Tuesday, September 18, 2012

What’s the Big Idea this time?


You’ve got to hand it to those folks at the Post Office.  They keep coming up with new and inventive ideas.  Some of the ideas are great (intelligent mail tracking comes immediately to mind), some fail (remember banks, drug stores, toy trucks and stuff animals?) and some simply drive us nuts.

Their latest idea falls into the third category.   But let’s back up a bit. A couple of years ago the Post Office allowed people and organizations to create their own customized stamps.  They anticipated (with an excess of exuberance, apparently) that people would pay extra moola to personalize their First Class stamps.
 
stampThe idea was to have the happy couple’s wedding portrait on stamps they used to mail their wedding invitations.  Or a grieving pet parent could memorialize Fido and Fluffy forever.  Or a school could have its mascot on the appeal letter sent to doting grandparents.  Or whatever. 
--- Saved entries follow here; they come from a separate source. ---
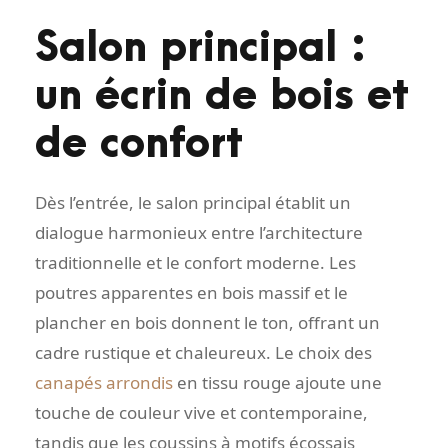
Salon principal :
un écrin de bois et
de confort
Dès l’entrée, le salon principal établit un
dialogue harmonieux entre l’architecture
traditionnelle et le confort moderne. Les
poutres apparentes en bois massif et le
plancher en bois donnent le ton, offrant un
cadre rustique et chaleureux. Le choix des
canapés arrondis
en tissu rouge ajoute une
touche de couleur vive et contemporaine,
tandis que les coussins à motifs écossais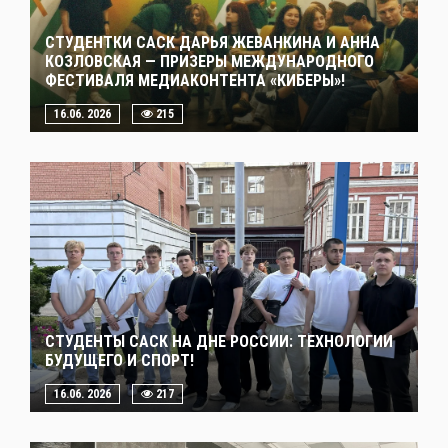
СТУДЕНТКИ САСК ДАРЬЯ ЖЕВАНКИНА И АННА
КОЗЛОВСКАЯ — ПРИЗЕРЫ МЕЖДУНАРОДНОГО
ФЕСТИВАЛЯ МЕДИАКОНТЕНТА «КИБЕРЫ»!
16.06. 2026
215
СТУДЕНТЫ САСК НА ДНЕ РОССИИ: ТЕХНОЛОГИИ
БУДУЩЕГО И СПОРТ!
16.06. 2026
217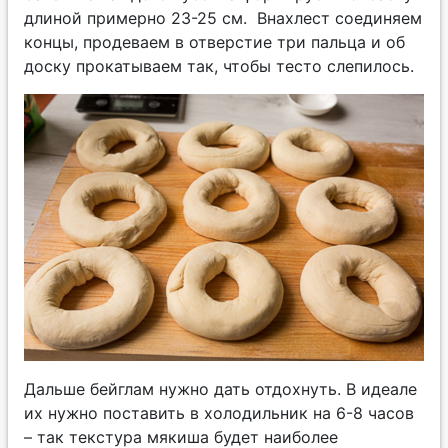
длиной примерно 23-25 см. Внахлест соединяем
концы, продеваем в отверстие три пальца и об
доску прокатываем так, чтобы тесто слепилось.
Дальше бейглам нужно дать отдохнуть. В идеале
их нужно поставить в холодильник на 6-8 часов
– так текстура мякиша будет наиболее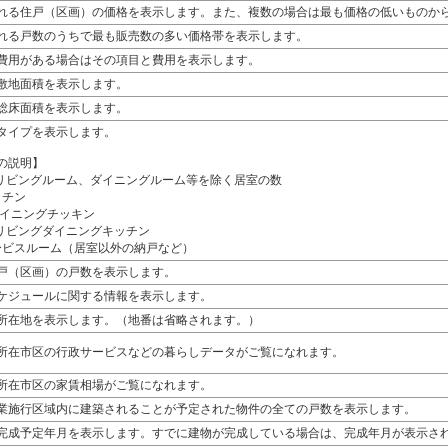
れる住戸（区画）の価格を表示します。また、複数の場合は最も価格の低いものか
れる戸数のうちで最も販売数の多い価格帯を表示します。
費用がある場合はその項目と費用を表示します。
敷地面積を表示します。
総床面積を表示します。
タイプを表示します。
の説明】
- リビングルーム、ダイニングルーム等を除く居室の数
キッチン
 ダイニングチッキン
- リビングダイニングキッチン
 サービスルーム（居室以外の納戸など）
戸（区画）の戸数を表示します。
ケジュールに関する情報を表示します。
所在地を表示します。（地番は省略されます。）
所在市区の行政サービスなどの暮らしデータがご覧になれます。
所在市区の家賃相場がご覧になれます。
業施行区域内に建築されることが予定された物件の全ての戸数を表示します。
完成予定年月を表示します。すでに建物が完成している場合は、完成年月が表示さ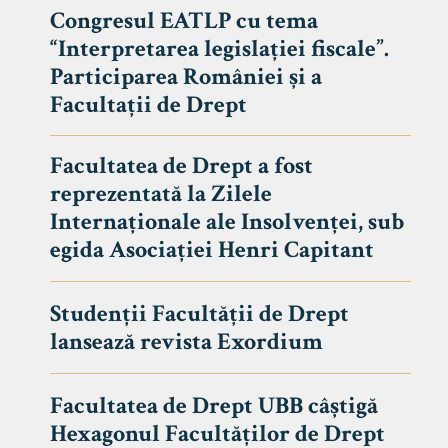
Congresul EATLP cu tema
“Interpretarea legislației fiscale”.
Participarea României și a
Facultații de Drept
Facultatea de Drept a fost
reprezentată la Zilele
Internaționale ale Insolvenței, sub
egida Asociației Henri Capitant
Studenții Facultății de Drept
Avizier S
lansează revista Exordium
Studii
UNIVERSITATEA BABEȘ - BOLYAI
Facultatea de Drept UBB câștigă
Admitere
FACULTATEA
Hexagonul Facultăților de Drept
Erasmus &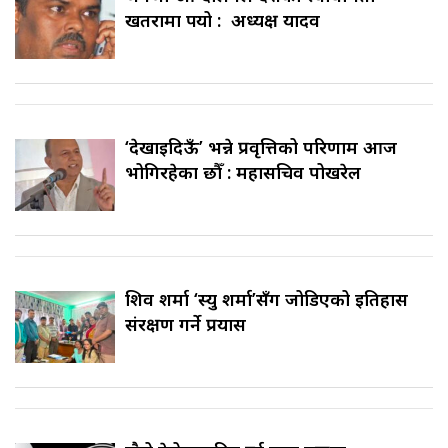
खतरामा पर्‍यो : अध्यक्ष यादव
‘देखाइदिऊँ’ भन्ने प्रवृत्तिको परिणाम आज
भोगिरहेका छौँ : महासचिव पोखरेल
शिव शर्मा ‘स्यु शर्मा’सँग जोडिएको इतिहास
संरक्षण गर्ने प्रयास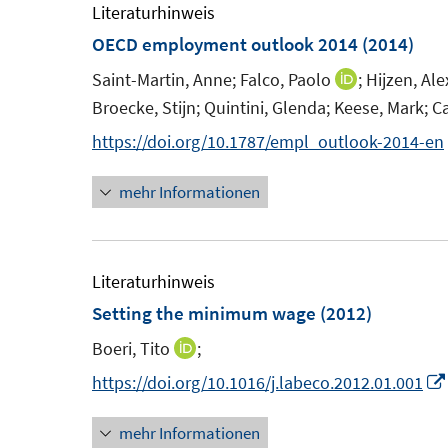
m
e
Literaturhinweis
f
F
m
OECD employment outlook 2014
(2014)
f
e
F
n
Saint-Martin, Anne;
Falco, Paolo
;
Hijzen, Al
I
n
e
e
Broecke, Stijn;
Quintini, Glenda;
Keese, Mark;
Ca
n
s
n
n
n
https://doi.org/10.1787/empl_outlook-2014-en
t
s
e
e
t
mehr Informationen
u
r
e
e
ö
r
m
f
ö
F
Literaturhinweis
f
f
e
Setting the minimum wage
(2012)
n
f
n
e
n
Boeri, Tito
;
I
s
n
e
n
https://doi.org/10.1016/j.labeco.2012.01.001
t
n
n
e
mehr Informationen
e
r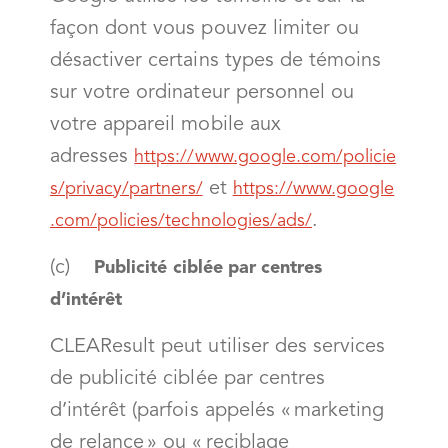
façon dont vous pouvez limiter ou
désactiver certains types de témoins
sur votre ordinateur personnel ou
votre appareil mobile aux
adresses
https://www.google.com/policie
et
s/privacy/partners/
https://www.google
.
.com/policies/technologies/ads/
(c)
Publicité ciblée par centres
d’intérêt
CLEAResult peut utiliser des services
de publicité ciblée par centres
d’intérêt (parfois appelés « marketing
de relance » ou « reciblage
Despite all the hype, I saw one stamp in actual usage.  That’s it.  One.

So if the idea fell flat the first time around, the Post Office reasoned, let’s give it a new spin and try it again.  OK, I’m into leftovers and recycling, maybe the idea could work this time. 
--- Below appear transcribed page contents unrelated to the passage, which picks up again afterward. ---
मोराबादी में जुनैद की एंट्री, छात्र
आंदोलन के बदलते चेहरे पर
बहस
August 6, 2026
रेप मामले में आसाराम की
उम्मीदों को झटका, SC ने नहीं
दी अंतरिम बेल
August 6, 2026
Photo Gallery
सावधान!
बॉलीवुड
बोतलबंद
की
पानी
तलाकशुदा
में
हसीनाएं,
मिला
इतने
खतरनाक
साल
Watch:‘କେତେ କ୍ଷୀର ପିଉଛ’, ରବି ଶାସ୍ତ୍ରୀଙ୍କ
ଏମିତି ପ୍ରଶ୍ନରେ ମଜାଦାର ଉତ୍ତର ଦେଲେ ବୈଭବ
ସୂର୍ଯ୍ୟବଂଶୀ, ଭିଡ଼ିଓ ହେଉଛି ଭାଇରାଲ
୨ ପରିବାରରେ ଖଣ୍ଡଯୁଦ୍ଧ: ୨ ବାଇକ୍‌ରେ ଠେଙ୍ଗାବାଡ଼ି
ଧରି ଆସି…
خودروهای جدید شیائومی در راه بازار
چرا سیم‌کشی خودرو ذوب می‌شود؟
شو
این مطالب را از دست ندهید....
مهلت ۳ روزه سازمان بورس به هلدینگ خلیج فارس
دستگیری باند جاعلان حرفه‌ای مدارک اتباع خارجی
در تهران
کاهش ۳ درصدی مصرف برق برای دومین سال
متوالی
The “spin” this time is that a business mailer can create a Picture Permit Imprint Indicia.  It’s not even a stamp.  It’s a fancy schmancy indicia.
  
Indicias:  those preprinted thingies that replace stamps, scream “Junk Mail” and for legitimate reasons get opened less frequently than postage meters or the aforementioned stamp. 

Anyway, should this idea appeal to someone who wants to invest a lot of time and energy in the effort to have his mail labeled “Junk Mail,” here is what it takes:

Step 1.  Complete the online registration process.  You’ve got to get the ball rolling somehow.
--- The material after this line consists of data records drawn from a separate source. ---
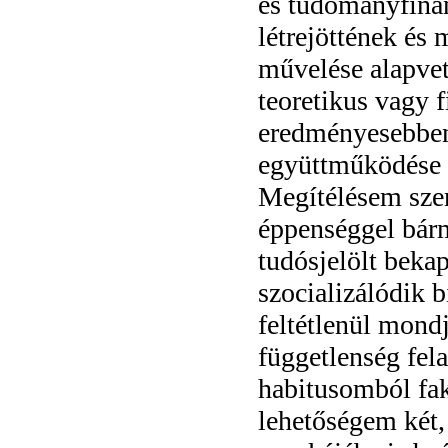
és tudományfinan
létrejöttének és
művelése alapve
teoretikus vagy 
eredményesebben
együttműködése s
Megítélésem szer
éppenséggel bár
tudósjelölt beka
szocializálódik 
feltétlenül mond
függetlenség fela
habitusomból faka
lehetőségem két,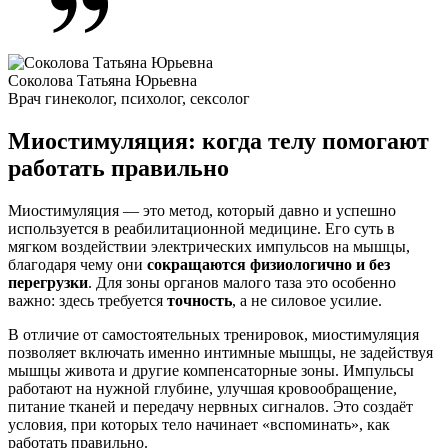
Соколова Татьяна Юрьевна
Врач гинеколог, психолог, сексолог
Миостимуляция: когда телу помогают
работать правильно
Миостимуляция — это метод, который давно и успешно
используется в реабилитационной медицине. Его суть в
мягком воздействии электрических импульсов на мышцы,
благодаря чему они
сокращаются физиологично и без
перегрузки
. Для зоны органов малого таза это особенно
важно: здесь требуется
точность
, а не силовое усилие.
В отличие от самостоятельных тренировок, миостимуляция
позволяет включать именно
интимные мышцы
, не задействуя
мышцы живота
и другие компенсаторные зоны. Импульсы
работают на нужной глубине, улучшая кровообращение,
питание тканей и передачу нервных сигналов. Это создаёт
условия, при которых тело начинает «вспоминать», как
работать правильно.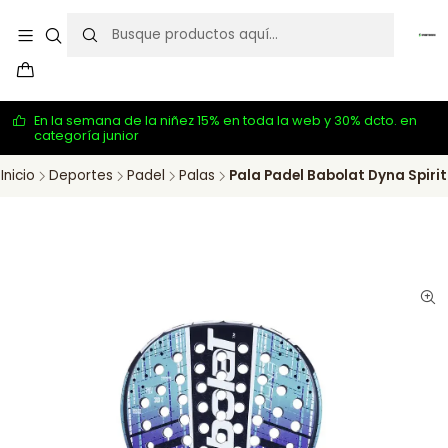
En la semana de la niñez 15% en toda la web y 30% dcto. en
categoría junior
Inicio
Deportes
Padel
Palas
Pala Padel Babolat Dyna Spirit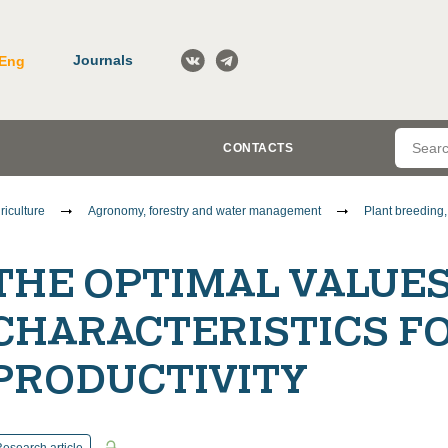
Journals
Eng
CONTACTS
riculture
Agronomy, forestry and water management
Plant breeding
THE OPTIMAL VALUES
CHARACTERISTICS F
PRODUCTIVITY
Step 2.  Complete a second online registration form.  This one for the Picture Permit Application. The USPS is, after all, a bureaucracy, and bureaucracies like things in duplicate.

Step 3.  Assuming your application is approved by the USPS Program Management Office, you then need to submit a PDF copy of your proposed indicia design online.

Step 4.  If/when your proposed design passes the postal censors’ scrutiny, you must then submit 500 live (aka “real”) mail pieces with the approved design.  Give yourself some leeway.  The test on these live samples takes the USPS 30 to 45 days to render their approval.  If you’re on a tight production deadline, this couldn’t be good.

Step 5.  Schedule the mailing date with your friends at the Post Office.  Oh yes, you must also tell them exactly how many pieces you will be mailing on that specific day.

But wait!  There’s more.

The mail has to have an intelligent mail barcode or IMB, effectively eliminating any do-it-yourselfer, small business or nonprofit from taking advantage of the idea.  Guess I should have mentioned that little fact earlier.  Oops.

And the surprises keep coming.

So not only did your mailing get hung up for 2 months in the postal bureaucracy, but you get to pay extra for the privilege!   You get to pay an extra 2 cents per piece if you’re mailing at Standard rate and an extra 1 cent per piece if you’re mailing at First Class.  

Is this a deal or what!

At the end of the day you’ve still got an indicia on your mailing.  An indicia that says this piece you fought so hard to get into the mail is part of a large, impersonal mailing. 

You’ve expended extra time…extra effort…extra cost…and the result is what?  A lower response rate?

The geniuses at the Post Office need to take this one back to the drawing board.